WHAT THE EXERCISE ASKS
Copy the entries below word for word, minus the pictures.

Entries taken from a collection
··········
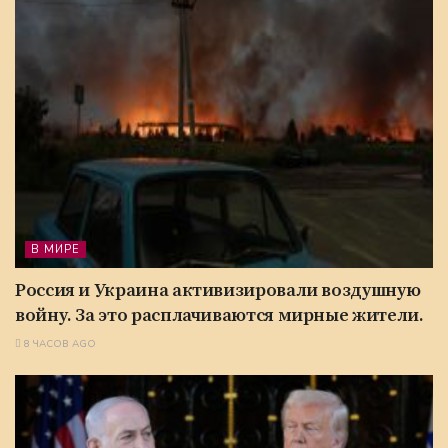
В МИРЕ
Россия и Украина активизировали воздушную
войну. За это расплачиваются мирные жители.
8 ЧАСОВ AGO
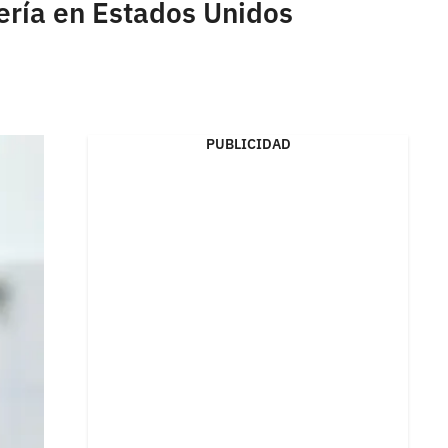
ería en Estados Unidos
PUBLICIDAD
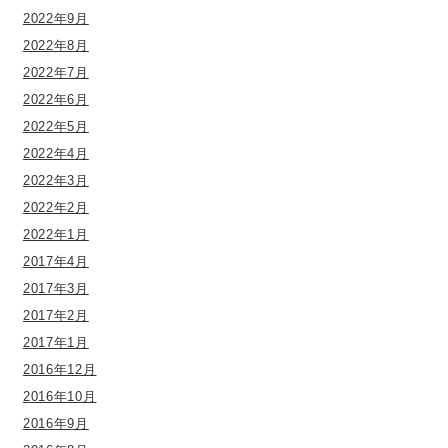
2022年9月
2022年8月
2022年7月
2022年6月
2022年5月
2022年4月
2022年3月
2022年2月
2022年1月
2017年4月
2017年3月
2017年2月
2017年1月
2016年12月
2016年10月
2016年9月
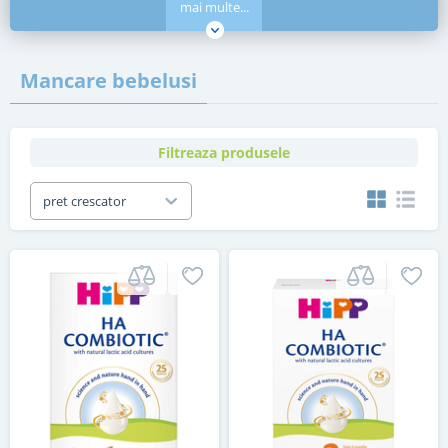
mai multe...
Mancare bebelusi
Filtreaza produsele
pret crescator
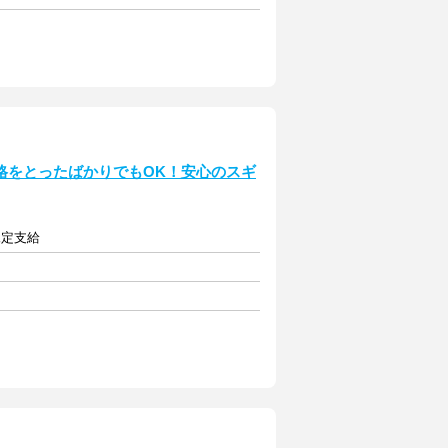
格をとったばかりでもOK！安心のスギ
規定支給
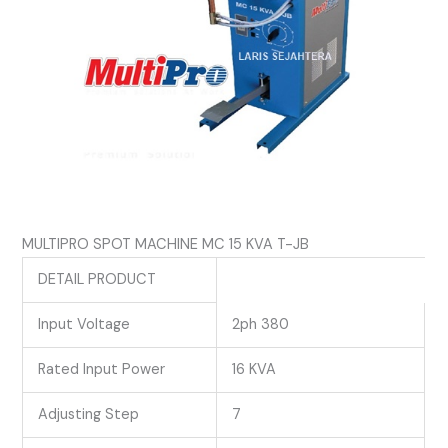
MULTIPRO SPOT MACHINE MC 15 KVA T-JB
DETAIL PRODUCT
Input Voltage
2ph 380
Rated Input Power
16 KVA
Adjusting Step
7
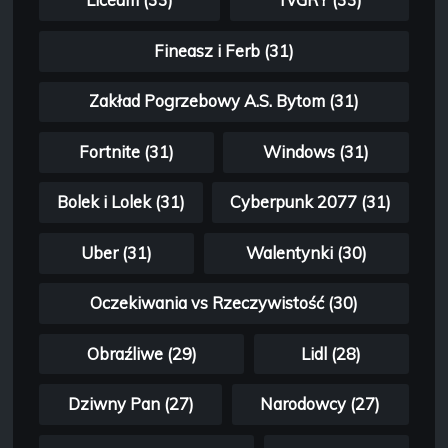
Liceum (33)
TvGRY (33)
Fineasz i Ferb (31)
Zakład Pogrzebowy A.S. Bytom (31)
Fortnite (31)
Windows (31)
Bolek i Lolek (31)
Cyberpunk 2077 (31)
Uber (31)
Walentynki (30)
Oczekiwania vs Rzeczywistość (30)
Obraźliwe (29)
Lidl (28)
Dziwny Pan (27)
Narodowcy (27)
··········
ANSWER TO THIS TASK
В МИРЕ
Россия и Украина активизировали воздушную
войну. За это расплачиваются мирные жители.
8 ЧАСОВ AGO
ería en Estados Unidos
PUBLICIDAD
2022年9月
2022年8月
2022年7月
2022年6月
2022年5月
2022年4月
2022年3月
2022年2月
2022年1月
2017年4月
2017年3月
2017年2月
2017年1月
2016年12月
2016年10月
2016年9月
mai multe...
Mancare bebelusi
Filtreaza produsele
pret crescator
格をとったばかりでもOK！安心のスギ
規定支給
MULTIPRO SPOT MACHINE MC 15 KVA T-JB
DETAIL PRODUCT
Input Voltage
2ph 380
Rated Input Power
16 KVA
Adjusting Step
7
Liceum (33)
TvGRY (33)
Fineasz i Ferb (31)
Zakład Pogrzebowy A.S. Bytom (31)
Fortnite (31)
Windows (31)
Bolek i Lolek (31)
Cyberpunk 2077 (31)
Uber (31)
Walentynki (30)
Oczekiwania vs Rzeczywistość (30)
Obraźliwe (29)
Lidl (28)
Dziwny Pan (27)
Narodowcy (27)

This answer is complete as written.